— SUPPLIED DATA —

_ _ _

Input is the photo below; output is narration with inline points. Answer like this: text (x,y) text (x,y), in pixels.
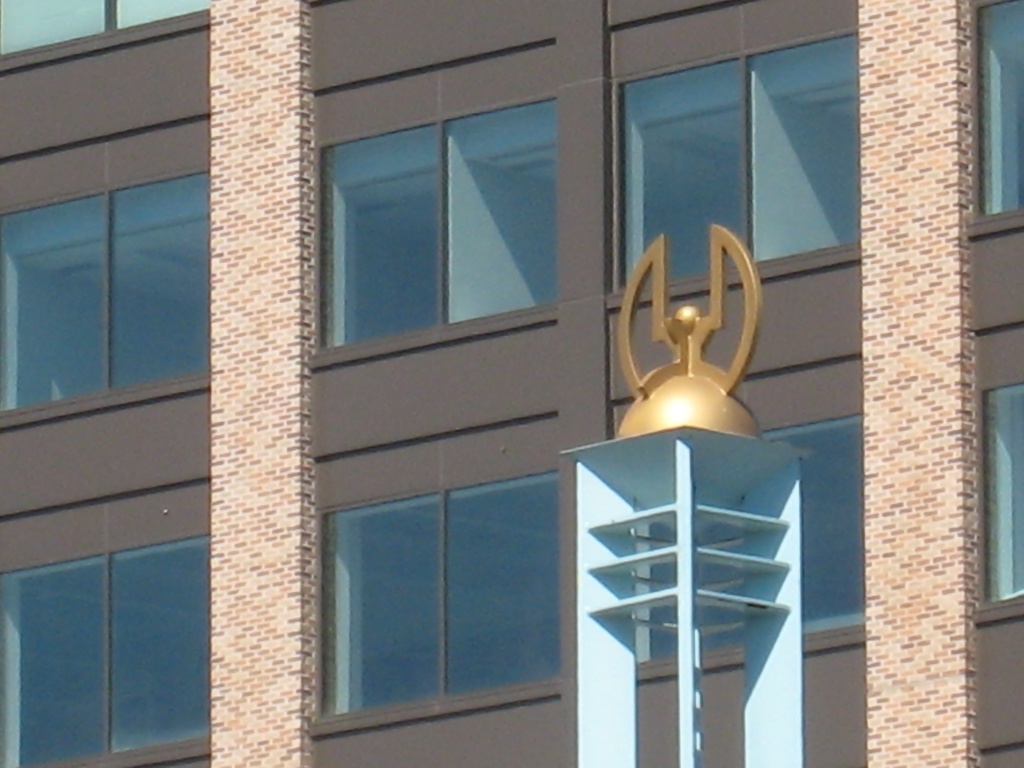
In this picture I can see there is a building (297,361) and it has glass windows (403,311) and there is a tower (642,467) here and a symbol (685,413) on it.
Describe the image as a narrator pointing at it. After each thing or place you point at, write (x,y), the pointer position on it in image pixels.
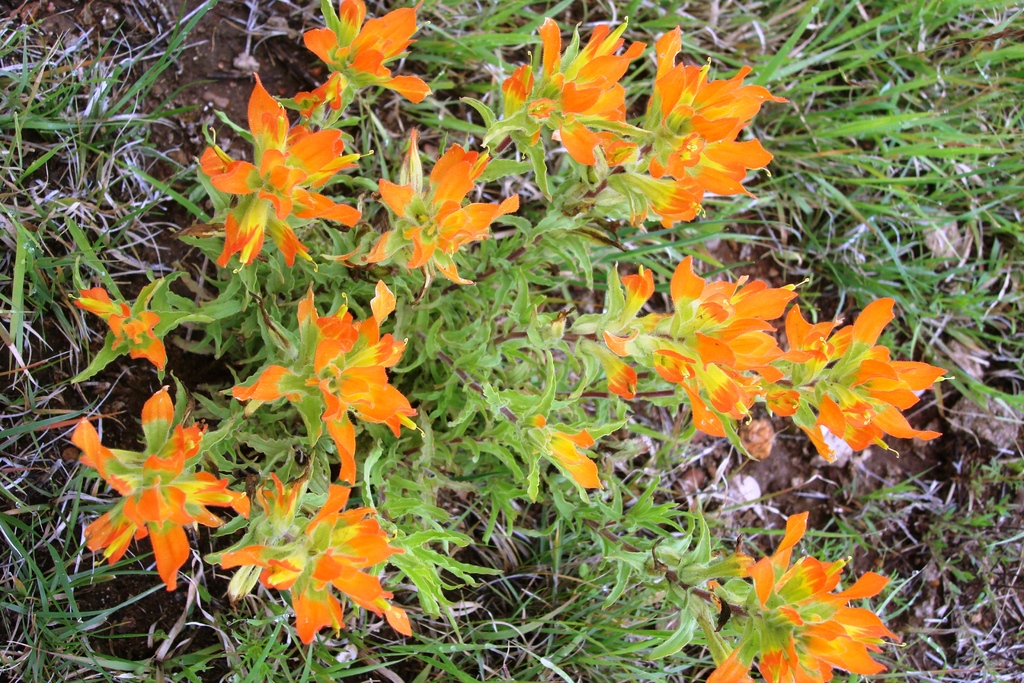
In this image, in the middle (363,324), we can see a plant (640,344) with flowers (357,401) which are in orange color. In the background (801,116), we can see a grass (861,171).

_ _ _

— ASSIGNMENT —
Reprint the whole listing verbatim except for the pictures.

— OUTPUT FOR THIS TASK —
Input is the photo below; output is narration with inline points. Answer like this: text (x,y) text (x,y), in pixels.
In this picture I can see there is a building (297,361) and it has glass windows (403,311) and there is a tower (642,467) here and a symbol (685,413) on it.
Describe the image as a narrator pointing at it. After each thing or place you point at, write (x,y), the pointer position on it in image pixels.
In this image, in the middle (363,324), we can see a plant (640,344) with flowers (357,401) which are in orange color. In the background (801,116), we can see a grass (861,171).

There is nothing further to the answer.